Last October, the British Council launched a campaign to celebrate the 20th anniversary of its activities in Uzbekistan. The campaign will last through the whole year.
During this past year, the organisation has undertaken extensive activities to celebrate the anniversary date. The Director of the British Council in Uzbekistan, Mark Crossey, has agreed to share the programme activities in his conversation with an Uzbekistan Today reporter.
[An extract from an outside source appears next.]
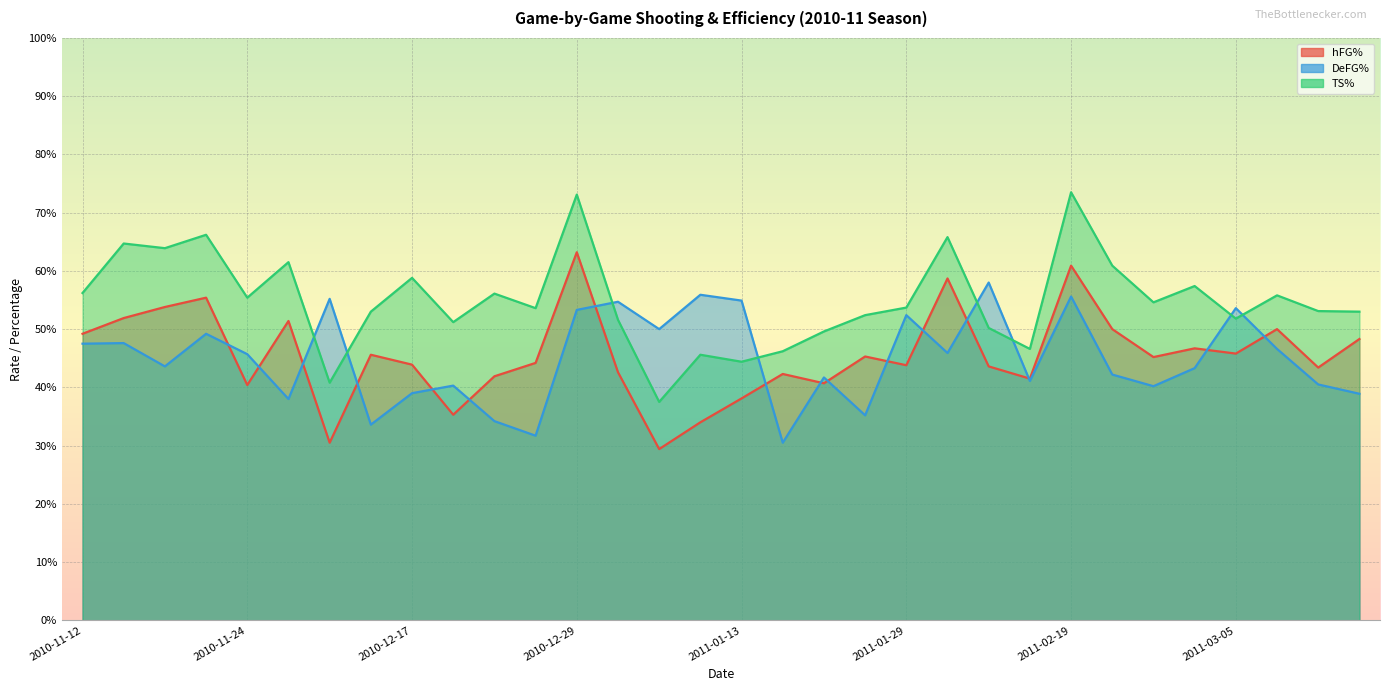

In hFG%, how many points are higher than both neighbors (excluding endpoints)?

10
Since the Memorandum of Cooperation was signed with the Government of Uzbekistan in October 1996, the British Council and its local partners have conducted numerous projects and programmes in education, English and culture. Summarizing the most significant of them, particularly those designed to strengthen the learning and teaching of English and sharing experience between Uzbekistan and the United Kingdom in the field of education, Mark Crossey noted that the cooperation between the British Council and the Ministry of Higher and Secondary Specialised Education of the Republic of Uzbekistan (MHSSE) have produced a programme aimed at the professional development of the young generation of scientists and researchers to develop their academic writing skills.
“Please tell us about the project in more detail.”
“The project was developed in cooperation with the MHSSE and the Istedod Foundation in an effort to help promising scholars and research fellows to improve their skills in writing scientific articles for foreign publications and discuss opportunities for international research projects. As a result of its implementation, 20 researchers and 20 trainers from this country participated in the training in 2015 with leading British experts. Young researchers made a study visit to the UK as part of the programme.
“Currently, a new programme has been in progress for teachers of higher education institutions to improve English language skills. It has been developing in cooperation with MHSSE, the Uzbek State University of World Languages and the Center of Pedagogical Innovation, the programme will be launched in January 2017.”
“National educators have given high acclaims of the children’s textbook produced with the support from the British Council. Are there any other similar projects you are working on at the moment?”
“What is pleasant that the Kid’s English, designed for elementary school students, is in demand and very popular, and every year about 600 thousand pupils across Uzbekistan use it in learning English.
“I have mentioned once that in the framework of the project “English for Tourism”, our specialists developed a motivating language course, Learn English for Tourism, for students of travel industry colleges. It is practice-oriented and contains exercises and activities close to working situations. The course is being piloted in four colleges that train professionals in the given sector.”
“Mr. Crossey, you have said on several occasions that the cooperation between the British Council and Uzbekistan can serve as a model for other countries. What makes this cooperation special?”
“The special feature is that our work in Uzbekistan has been successful and fruitful. It is rewarding that in our activities we do not restrict ourselves to the education sector; we’ve been active enough in the field of arts too. I believe our interaction also benefits from the fact that the British Council and Uzbekistan barely rest on their laurels, and we keep moving together from one achievement to another. Therefore, we have every right to hope that the bilateral cooperation will only grow and flourish.”
“Who is British Council’s partner in art-related projects?”
“We have been running a programme in Uzbekistan in cooperation with the Ministry of Culture and Sports. Under the programme, Shakespeare’s Globe Theatre visited Tashkent in 2015 as part of its global tour. Then, there was a project to train young actors followed by the Uzbek-British theatre festival.
“Together with the Rose Brufford College’s leading UK expert in acting and voice projection we delivered several workshops for students of the Institute of Arts and Culture of Uzbekistan.
“And yesterday, an exhibition of UK modern art opened in Tashkent in partnership with Gallery of Art of Uzbekistan and Academy of Arts. The exposition will last until 29 December in the Gallery of Arts of Uzbekistan. It gives an overview of the diversity and energy of the artistic practice in the UK for the last two decades through the works of 19 artists whose masterpieces are the collection of the British Council.”